Grant Lee Phillips' Walking in the Green Corn

Grant Lee Phillips' Walking in the Green Corn is a contemplative affair, much like 2009's understated Little Moon. Unassuming yet self-aware, Phillips' songs pack a quiet power.  Always a first-rate vocalist and lyricist, he digs deeper here paying homage to his Native American heritage in ways he hasn't since Virginia Creeper.

Phillips blends his subtle lyrics with quiet guitars and tons of intimacy. He expertly sets the stage for his story songs, taking his time in order to get the details just right. On "Vanishing Song" his lyrics are sparse, yet they tell an expansive tale of times long gone. "Great Horned Owl" is more upbeat, recalling Grant Lee Buffalo more than Phillips' solo work but still creating a vibe of late nights and long ago moments. Walking in the Green Corn perfectly captures the intimacy one feels with old friends as new discoveries become more important because they are made together. Phillips' narrative world is familiar, especially to those who wait patiently for his records, but new listeners will appreciate his flair for story-telling. On "Buffalo Hearts," he focuses on his heritage again to great effect; its music is a hopeful match for stories that could be tragic in the hands of other song-writers. "The Straighten Outer" is a creation story set to a jaunty beat; Phillips sings "All the world's a rattle snake waiting to unwind" as he develops the story of the sacred clown, Heyoka or a similar being. These types of figures sit easily near other stories of hardship and success that could happen to anyone -- romantic stories of love lost and gained don't clutter the record; they instill it with palpable life.

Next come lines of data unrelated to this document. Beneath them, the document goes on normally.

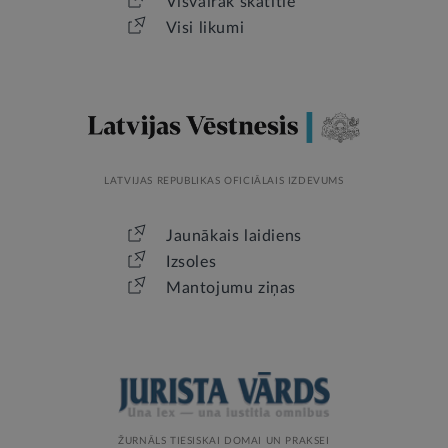
Visvairāk skatītie
Visi likumi
LATVIJAS REPUBLIKAS OFICIĀLAIS IZDEVUMS
Jaunākais laidiens
Izsoles
Mantojumu ziņas
ŽURNĀLS TIESISKAI DOMAI UN PRAKSEI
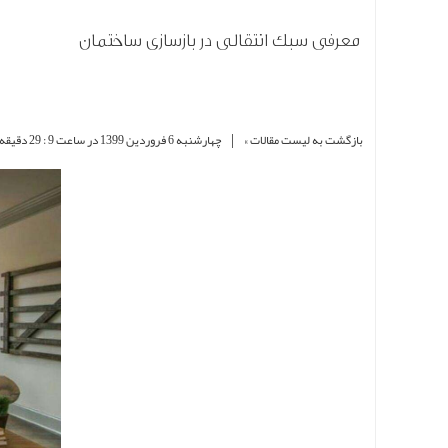
معرفی سبک انتقالی در بازسازی ساختمان
|
بازگشت به لیست مقالات »
چهارشنبه 6 فروردین 1399 در ساعت 9 : 29 دقیقه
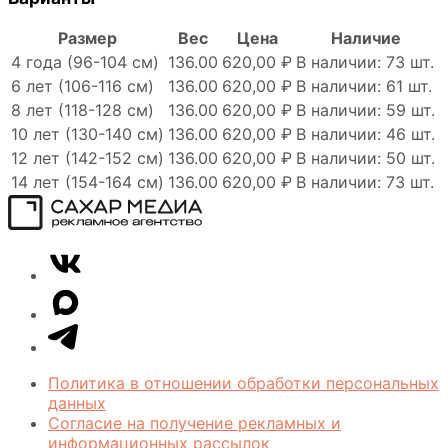
Размер
Вес
Цена
Наличие
4 года (96-104 см)
136.00
620,00 ₽
В наличии: 73 шт.
6 лет (106-116 см)
136.00
620,00 ₽
В наличии: 61 шт.
8 лет (118-128 см)
136.00
620,00 ₽
В наличии: 59 шт.
10 лет (130-140 см)
136.00
620,00 ₽
В наличии: 46 шт.
12 лет (142-152 см)
136.00
620,00 ₽
В наличии: 50 шт.
14 лет (154-164 см)
136.00
620,00 ₽
В наличии: 73 шт.
Сахар
VK
Медиа
Telegram
MAX
Политика в отношении обработки персональных
данных
Согласие на получение рекламных и
информационных рассылок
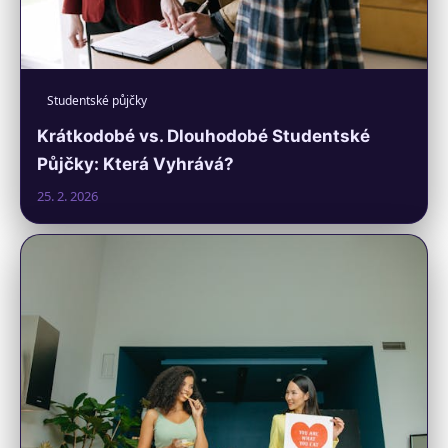
Studentské půjčky
Krátkodobé vs. Dlouhodobé Studentské
Půjčky: Která Vyhrává?
25. 2. 2026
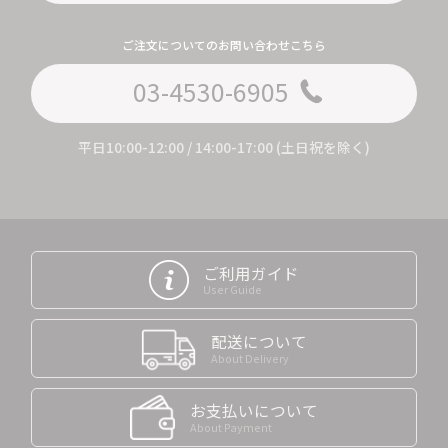
ご注文についてのお問い合わせこちら
03-4530-6905
平日10:00-12:00 / 14:00-17:00 (土日祝を除く)
ご利用ガイド
User Guide
配送について
About Delivery
お支払いについて
About Payment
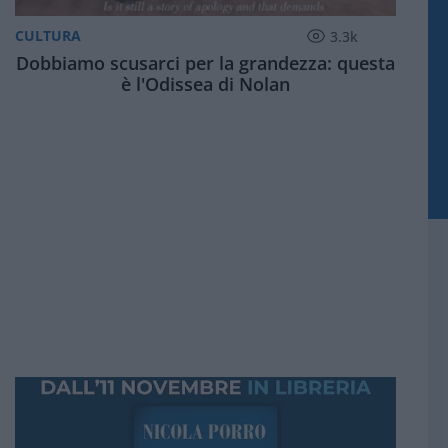
CULTURA
3.3k
Dobbiamo scusarci per la grandezza: questa
è l'Odissea di Nolan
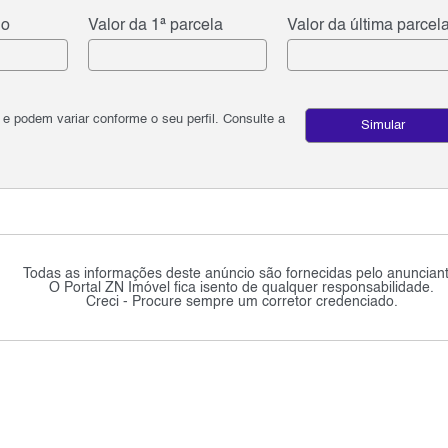
do
Valor da 1ª parcela
Valor da última parcel
podem variar conforme o seu perfil. Consulte a
Simular
Todas as informações deste anúncio são fornecidas pelo anunciant
O Portal ZN Imóvel fica isento de qualquer responsabilidade.
Creci - Procure sempre um corretor credenciado.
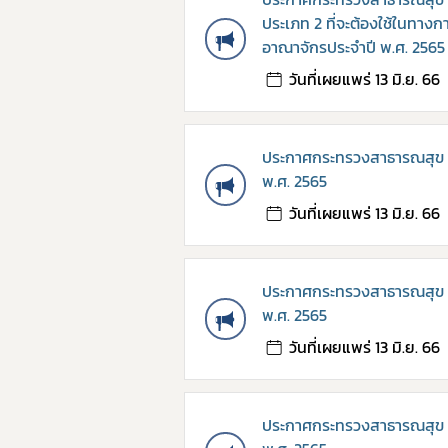
ประเภท 2 ที่จะต้องใช้ในทาง
อาณาจักรประจำปี พ.ศ. 2565
วันที่เผยแพร่ 13 มิ.ย. 66
ประกาศกระทรวงสาธารณสุข เรื
พ.ศ. 2565
วันที่เผยแพร่ 13 มิ.ย. 66
ประกาศกระทรวงสาธารณสุข เรื
พ.ศ. 2565
วันที่เผยแพร่ 13 มิ.ย. 66
ประกาศกระทรวงสาธารณสุข เรื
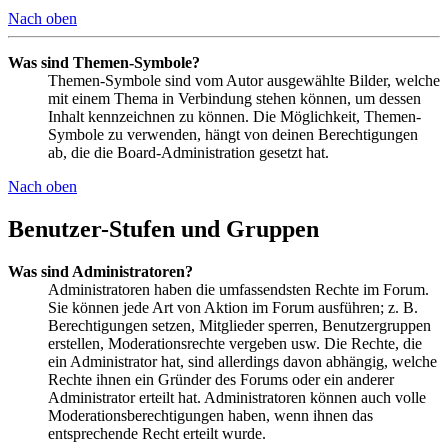
Nach oben
Was sind Themen-Symbole?
Themen-Symbole sind vom Autor ausgewählte Bilder, welche
mit einem Thema in Verbindung stehen können, um dessen
Inhalt kennzeichnen zu können. Die Möglichkeit, Themen-
Symbole zu verwenden, hängt von deinen Berechtigungen
ab, die die Board-Administration gesetzt hat.
Nach oben
Benutzer-Stufen und Gruppen
Was sind Administratoren?
Administratoren haben die umfassendsten Rechte im Forum.
Sie können jede Art von Aktion im Forum ausführen; z. B.
Berechtigungen setzen, Mitglieder sperren, Benutzergruppen
erstellen, Moderationsrechte vergeben usw. Die Rechte, die
ein Administrator hat, sind allerdings davon abhängig, welche
Rechte ihnen ein Gründer des Forums oder ein anderer
Administrator erteilt hat. Administratoren können auch volle
Moderationsberechtigungen haben, wenn ihnen das
entsprechende Recht erteilt wurde.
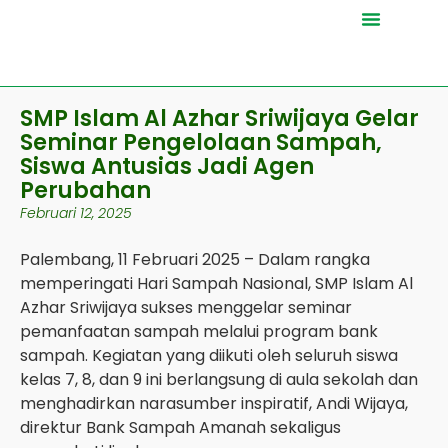
Tentang Kami
Daftar Harga
SMP Islam Al Azhar Sriwijaya Gelar
Seminar Pengelolaan Sampah,
Siswa Antusias Jadi Agen
Perubahan
Februari 12, 2025
Palembang, 11 Februari 2025 – Dalam rangka
memperingati Hari Sampah Nasional, SMP Islam Al
Azhar Sriwijaya sukses menggelar seminar
pemanfaatan sampah melalui program bank
sampah. Kegiatan yang diikuti oleh seluruh siswa
kelas 7, 8, dan 9 ini berlangsung di aula sekolah dan
menghadirkan narasumber inspiratif, Andi Wijaya,
direktur Bank Sampah Amanah sekaligus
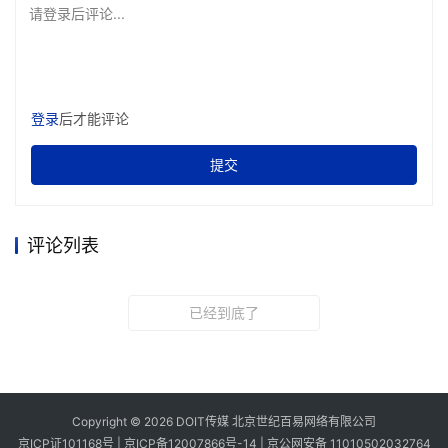
请登录后评论...
登录
后才能评论
提交
评论列表
已经到底了
Copyright © 2026 DOIT传媒 北京世纪百易网络有限公司
京ICP证101168号 |
京ICP备12007866号-14
|
京公网安备 11010502032764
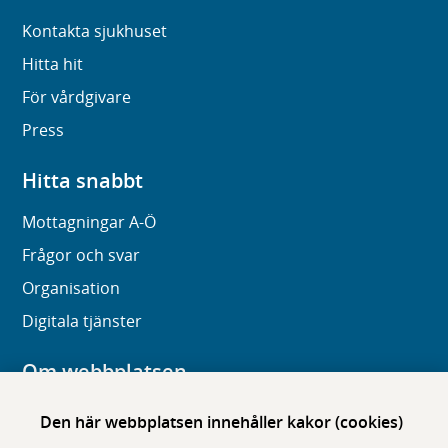
Kontakta sjukhuset
Hitta hit
För vårdgivare
Press
Hitta snabbt
Mottagningar A-Ö
Frågor och svar
Organisation
Digitala tjänster
Om webbplatsen
Om karolinska.se
Den här webbplatsen innehåller kakor (cookies)
Navigation och hittbarhet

Phillips has learned that less is more since the more complicated, lyrically and musically, days of Grant Lee Buffalo. His story songs are sparse, reflective, and real. He knows how to use a clever phrase for effect, but does not ignore the fact that a catchy hook can do wonders. His songs reflect the visual elements of the sky, for instance, in "Thunderbird," without feeling too weighty with metaphor. He has grown more optimistic over the years and even the most emotional songs here capture the spirit of regrowth and acceptance. His vocals remain assured and flexible, especially on the last two, and arguably best (or most representative) tracks. "Black Horses in a Yellow Sky" relies on breezy guitar melodies with piano accompaniment in its description of a dream. Phillips' voice drips with contagious optimism; the song sounds much larger than it is as the "horses scatter just like leaves from every corner of the earth." "Walking in the Green Corn" is a great summation of everything that has come before -- an ageless and infectious call for renewal that celebrates the future crop and indicates that things can only get better. He sings, "Blow away the dust forever / Tear up those seeds of doubt / Blow away hate / Roll on out like some dark cloud." Sara Watkins' fiddle is prominent adding just enough complexity to a simple, yet welcome, song. Once the song is over, there is little left to do except jubilantly shout and play the album over again; my only complaint is that it's so damn short.